Google Inc (NASDAQ:GOOG), (NASDAQ:GOOGL) stole Apple Inc. (NASDAQ:AAPL) thunder this week after launching a free music streaming service ahead of the launch of Apple Music. Tim Cook and his team won’t be worried about the anemic ad-supported offering from Mountain View, but Pandora Media Inc (NYSE:P) traders can see the writing on the wall.
In the last five days shares in the firm have lost more than 5% of their value. The struggling web radio firm is being hit from all sides by better-financed rivals with more ways to promote and sell their services, and it’s Pandora that will really hurt from the launch of Google Play Music.
Google pushes free streaming
The Google Play Music media streaming service won’t let users pick what song they want to listen to. Instead they’ll have to listen to curated playlists that suit their mood and the genre they’re looking for. The playlist will be dotted with ads that will let Google pay for the service.
It’s clear to those with info on Apple Music that the Google service won’t compete in terms of features. Google already offers a paid music service. That hasn’t exactly changed the world, however, and it’s unlikely to pick up simply because of the new ad-lined version.
Elias Roman, product manager at Google Play Music told The Verge that the new music service will just work for users. He told the site, “They want the music to be awesome.

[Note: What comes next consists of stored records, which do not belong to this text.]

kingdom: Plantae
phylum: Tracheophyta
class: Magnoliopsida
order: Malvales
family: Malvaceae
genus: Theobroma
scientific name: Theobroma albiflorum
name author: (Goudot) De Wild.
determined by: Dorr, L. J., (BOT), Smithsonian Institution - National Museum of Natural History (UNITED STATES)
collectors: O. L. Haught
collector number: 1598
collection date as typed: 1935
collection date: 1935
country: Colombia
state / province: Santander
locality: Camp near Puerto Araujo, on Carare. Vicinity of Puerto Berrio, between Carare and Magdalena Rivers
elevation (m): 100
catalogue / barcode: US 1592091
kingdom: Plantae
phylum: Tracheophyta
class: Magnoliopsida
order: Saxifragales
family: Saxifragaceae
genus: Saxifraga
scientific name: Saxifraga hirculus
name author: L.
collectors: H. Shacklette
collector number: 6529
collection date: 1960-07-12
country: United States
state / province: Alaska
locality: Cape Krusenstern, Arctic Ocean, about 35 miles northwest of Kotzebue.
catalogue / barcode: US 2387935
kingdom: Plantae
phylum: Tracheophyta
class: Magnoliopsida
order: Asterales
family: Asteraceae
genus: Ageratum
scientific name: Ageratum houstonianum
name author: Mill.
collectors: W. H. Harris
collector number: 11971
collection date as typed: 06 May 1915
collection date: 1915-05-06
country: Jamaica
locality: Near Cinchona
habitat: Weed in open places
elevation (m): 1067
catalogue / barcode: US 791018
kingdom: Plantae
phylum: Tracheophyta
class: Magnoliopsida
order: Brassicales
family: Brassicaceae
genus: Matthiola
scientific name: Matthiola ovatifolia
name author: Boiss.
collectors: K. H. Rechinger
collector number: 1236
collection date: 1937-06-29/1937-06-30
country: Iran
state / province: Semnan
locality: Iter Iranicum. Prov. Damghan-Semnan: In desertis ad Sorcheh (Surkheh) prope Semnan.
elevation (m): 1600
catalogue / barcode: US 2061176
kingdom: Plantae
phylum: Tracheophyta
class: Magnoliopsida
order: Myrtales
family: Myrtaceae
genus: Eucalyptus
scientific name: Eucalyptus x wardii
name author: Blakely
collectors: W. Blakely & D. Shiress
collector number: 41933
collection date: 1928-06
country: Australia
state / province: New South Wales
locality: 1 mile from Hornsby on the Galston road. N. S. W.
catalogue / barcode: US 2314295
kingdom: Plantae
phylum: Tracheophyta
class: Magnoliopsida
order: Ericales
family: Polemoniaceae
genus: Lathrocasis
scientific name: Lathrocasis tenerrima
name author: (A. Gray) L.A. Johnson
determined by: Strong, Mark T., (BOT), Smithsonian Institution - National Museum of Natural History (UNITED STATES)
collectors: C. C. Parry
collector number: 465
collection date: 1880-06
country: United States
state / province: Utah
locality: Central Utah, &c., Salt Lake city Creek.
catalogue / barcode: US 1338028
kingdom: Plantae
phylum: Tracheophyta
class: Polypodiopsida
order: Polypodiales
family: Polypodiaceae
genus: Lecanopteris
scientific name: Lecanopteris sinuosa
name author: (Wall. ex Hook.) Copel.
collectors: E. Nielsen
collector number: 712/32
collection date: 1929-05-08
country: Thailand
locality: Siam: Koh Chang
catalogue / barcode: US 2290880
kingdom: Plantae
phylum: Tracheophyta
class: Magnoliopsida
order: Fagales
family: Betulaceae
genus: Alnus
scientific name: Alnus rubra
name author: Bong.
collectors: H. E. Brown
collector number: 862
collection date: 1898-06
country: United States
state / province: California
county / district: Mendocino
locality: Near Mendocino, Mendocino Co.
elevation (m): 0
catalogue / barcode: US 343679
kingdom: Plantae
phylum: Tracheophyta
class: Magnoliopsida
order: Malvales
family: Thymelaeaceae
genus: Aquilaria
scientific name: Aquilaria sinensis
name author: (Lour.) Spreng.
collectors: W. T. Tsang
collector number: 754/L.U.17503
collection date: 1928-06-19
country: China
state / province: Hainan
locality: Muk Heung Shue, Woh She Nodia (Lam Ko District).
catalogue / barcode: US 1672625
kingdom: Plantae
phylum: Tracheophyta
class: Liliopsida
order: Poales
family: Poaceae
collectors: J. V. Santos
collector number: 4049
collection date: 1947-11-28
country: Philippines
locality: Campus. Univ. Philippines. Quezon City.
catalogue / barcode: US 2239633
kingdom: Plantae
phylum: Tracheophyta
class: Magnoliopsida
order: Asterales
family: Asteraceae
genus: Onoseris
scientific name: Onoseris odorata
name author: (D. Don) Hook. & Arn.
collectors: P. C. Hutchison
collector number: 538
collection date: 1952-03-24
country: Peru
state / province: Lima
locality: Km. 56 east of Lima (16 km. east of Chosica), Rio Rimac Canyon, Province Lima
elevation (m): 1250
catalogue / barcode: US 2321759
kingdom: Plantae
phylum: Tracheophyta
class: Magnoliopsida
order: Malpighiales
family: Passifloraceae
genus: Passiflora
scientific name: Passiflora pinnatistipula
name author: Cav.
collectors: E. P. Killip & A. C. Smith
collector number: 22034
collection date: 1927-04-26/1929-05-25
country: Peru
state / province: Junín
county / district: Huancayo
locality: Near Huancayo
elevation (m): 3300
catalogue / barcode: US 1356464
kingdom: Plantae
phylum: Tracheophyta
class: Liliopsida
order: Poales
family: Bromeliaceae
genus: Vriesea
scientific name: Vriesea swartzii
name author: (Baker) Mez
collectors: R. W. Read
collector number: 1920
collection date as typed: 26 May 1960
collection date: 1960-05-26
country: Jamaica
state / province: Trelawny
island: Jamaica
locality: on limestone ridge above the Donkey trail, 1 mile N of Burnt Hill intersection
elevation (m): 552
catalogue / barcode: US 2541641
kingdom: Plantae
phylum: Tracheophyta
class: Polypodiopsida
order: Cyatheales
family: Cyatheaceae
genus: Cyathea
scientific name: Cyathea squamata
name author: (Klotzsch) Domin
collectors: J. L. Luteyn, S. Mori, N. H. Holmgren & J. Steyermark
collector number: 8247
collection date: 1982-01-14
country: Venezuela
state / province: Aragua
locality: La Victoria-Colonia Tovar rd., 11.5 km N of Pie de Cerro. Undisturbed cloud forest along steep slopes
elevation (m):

They want it to be contextually relevant, but they don’t want to tweak a lot of knobs.”
That means that Google expects its free Play Music service to give users what they want without them needing to do much to pick what they’re looking for. That’s a big ask, even from AI as advanced as that working for Google right now.
Google isn’t betting heavily on its new music service, though the firm will use it as a way to earn extra ad revenue and collect more data about users of the service. If Google can figure out what kind of music you like, it will be able to sell it to you better in future. That’s the kind of logic that pervades most of the firm’s choices, and it’s at the heart of the new streaming service.
MIDiA Research analyst Mark Mulligan says that Google is a minor player in the music streaming space. He says, however that “Free is what Google does best — they know how to build user engagement around free and monetize it with advertising better than anyone else.”
Apple doesn’t care all that much about third part ads, and the firm’s Apple Music streaming service may be hurt by that, but it won’t be crushed by the Google entry into free, curated playlists. At a price of zero for each, the Apple Music free trial is a much more compelling product.
Pandora gets crushed
Pandora, however, may be crushed by the arrival of the big firms into the music space. Competition and high costs have already erased a large part of the firm’s value in the last twelve months, and there appears to be little way out for it as Apple and Google take to streaming.
After the launch of Apple Music, Axiom Capital’s Victor Anthony worried that Pandora’s future was in doubt. He advised clients to Hold shares, and raised his price target from $17 to $18. Shares in the music firm have lost 40% in the last year, and closed at $16.33 on June 24, down from close to $29 a year ago.
“Whether all the bells and whistles that come with the new Apple offering are enough to sway usage away from Spotify, Pandora, SiriusXM and many others in an already crowded field, or whether Apple opens up the category, remains to be seen,” he wrote in his report on the changing media streaming landscape.
A free version of Google Play Music may not have much of an effect on Apple Music, but Pandora traders are running scared. Shares already hard hit by the rise of Spotify have been hit again by the rise of big streaming from Apple and now from Google.
Each user lost means something big to Pandora, though Google and Apple traders won’t even notice the music streaming sales in among the real heavyweights in their earnings reports. There is little enough for Apple and Google to win in the music space, while Pandora has a lot to lose.